Yes, another producer whose output didn’t once disappoint in 2009, and besides having that little je ne sais quoi that makes me love his productions so much, he excels in many different styles, which is an automatic respect earner for me. The video below is my favourite of his 2009 productions and is featured on my promo mix Inside Me.
Stimming – The Loneliness
I could’ve presented Stimming’s whole Reflections album in this best of 2009 list, but this track stands out so much that I decided it deserved to be featured on its own. You can hear this track on my promo mix Inside Me.

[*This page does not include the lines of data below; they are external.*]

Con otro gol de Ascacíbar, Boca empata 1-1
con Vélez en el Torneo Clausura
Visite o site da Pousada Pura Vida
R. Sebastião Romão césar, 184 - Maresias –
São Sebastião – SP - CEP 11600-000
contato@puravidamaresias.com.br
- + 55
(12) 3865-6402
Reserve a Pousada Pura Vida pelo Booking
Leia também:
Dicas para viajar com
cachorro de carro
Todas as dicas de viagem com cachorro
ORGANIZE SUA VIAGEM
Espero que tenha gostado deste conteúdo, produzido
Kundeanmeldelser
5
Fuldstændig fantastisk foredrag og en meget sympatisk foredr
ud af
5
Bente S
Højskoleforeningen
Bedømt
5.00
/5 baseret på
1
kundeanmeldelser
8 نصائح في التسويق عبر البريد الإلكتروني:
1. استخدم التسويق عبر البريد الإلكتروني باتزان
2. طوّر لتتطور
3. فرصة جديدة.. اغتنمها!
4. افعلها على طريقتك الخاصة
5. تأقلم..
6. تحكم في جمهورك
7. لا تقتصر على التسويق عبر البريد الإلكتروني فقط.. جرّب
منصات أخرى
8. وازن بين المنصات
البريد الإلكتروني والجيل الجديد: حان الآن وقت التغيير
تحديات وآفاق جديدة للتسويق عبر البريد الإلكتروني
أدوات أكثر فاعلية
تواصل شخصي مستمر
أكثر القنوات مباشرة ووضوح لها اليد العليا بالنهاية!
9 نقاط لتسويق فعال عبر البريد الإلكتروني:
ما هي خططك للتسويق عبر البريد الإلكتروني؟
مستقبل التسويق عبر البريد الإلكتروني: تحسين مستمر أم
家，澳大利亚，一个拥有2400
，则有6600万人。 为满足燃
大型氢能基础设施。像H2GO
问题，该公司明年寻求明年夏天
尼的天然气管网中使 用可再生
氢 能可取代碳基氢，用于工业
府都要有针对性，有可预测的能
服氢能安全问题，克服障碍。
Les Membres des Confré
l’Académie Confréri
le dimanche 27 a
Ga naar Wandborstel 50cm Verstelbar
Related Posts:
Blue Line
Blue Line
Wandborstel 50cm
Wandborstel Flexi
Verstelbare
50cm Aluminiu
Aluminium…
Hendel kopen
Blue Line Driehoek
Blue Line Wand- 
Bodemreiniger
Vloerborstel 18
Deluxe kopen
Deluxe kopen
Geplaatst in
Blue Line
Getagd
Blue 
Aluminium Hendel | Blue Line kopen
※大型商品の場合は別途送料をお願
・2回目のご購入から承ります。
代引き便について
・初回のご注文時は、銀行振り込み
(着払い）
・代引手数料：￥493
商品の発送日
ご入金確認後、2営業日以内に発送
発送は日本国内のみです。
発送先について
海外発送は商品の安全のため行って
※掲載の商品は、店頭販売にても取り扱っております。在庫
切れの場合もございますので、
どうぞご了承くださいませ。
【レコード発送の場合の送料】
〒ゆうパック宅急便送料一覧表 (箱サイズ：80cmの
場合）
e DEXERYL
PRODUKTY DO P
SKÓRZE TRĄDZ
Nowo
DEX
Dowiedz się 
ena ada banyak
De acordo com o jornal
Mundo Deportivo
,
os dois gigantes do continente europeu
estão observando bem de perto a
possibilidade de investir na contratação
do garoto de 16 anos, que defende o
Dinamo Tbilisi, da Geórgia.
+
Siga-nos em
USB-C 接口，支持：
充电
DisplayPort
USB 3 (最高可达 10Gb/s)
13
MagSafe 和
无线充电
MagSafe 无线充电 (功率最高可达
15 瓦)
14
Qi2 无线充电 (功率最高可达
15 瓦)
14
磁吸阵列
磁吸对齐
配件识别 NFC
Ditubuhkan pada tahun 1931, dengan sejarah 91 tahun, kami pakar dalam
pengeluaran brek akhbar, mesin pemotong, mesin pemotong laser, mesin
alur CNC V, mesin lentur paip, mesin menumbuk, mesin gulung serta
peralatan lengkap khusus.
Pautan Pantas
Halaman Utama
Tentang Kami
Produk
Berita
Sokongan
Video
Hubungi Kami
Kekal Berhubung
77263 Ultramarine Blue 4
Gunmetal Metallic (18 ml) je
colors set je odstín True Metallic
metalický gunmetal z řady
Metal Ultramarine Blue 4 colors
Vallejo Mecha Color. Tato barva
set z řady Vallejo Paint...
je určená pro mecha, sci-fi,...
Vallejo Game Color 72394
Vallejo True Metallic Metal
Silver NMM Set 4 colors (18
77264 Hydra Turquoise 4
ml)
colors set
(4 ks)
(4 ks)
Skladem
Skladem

The Flaming Lips with Stardeath and White Dwarfs – Dark Side of the Moon
The Lips are in my opinion one of the only good rock bands in the U. S. of A., one that has consistently dared to explore different sonorities and structures and one that has avoided the pitfalls that are typical of trying to gain or retain an audience that is only superficially interested in their musical creations. Their version of the entire iconic Pink Floyd album, while it might seemingly help them gain a wider audience, probably won’t do so. Not because it is not good: far from it! But the usual “HOW could they do THAT to such a classic album!” type of reaction is easily predictable from 99% of the people who’ll listen to it (if you exclude their fan-base, I mean). Long live Coyne, Drozd et al.!
The Phenomenal Handclap Band
Live instrumentation dance-oriented rock that channels the spirit of prog rock, blues, disco and eveything in between, this band is made up of members from such bands as TV on the Radio, L’Trimm, Calla, Jon Spencer Blues Explosion, Mooney Suzuki, and Sí Se. One of their tracks is featured on my ilve mix at Picnik Electronik this past August.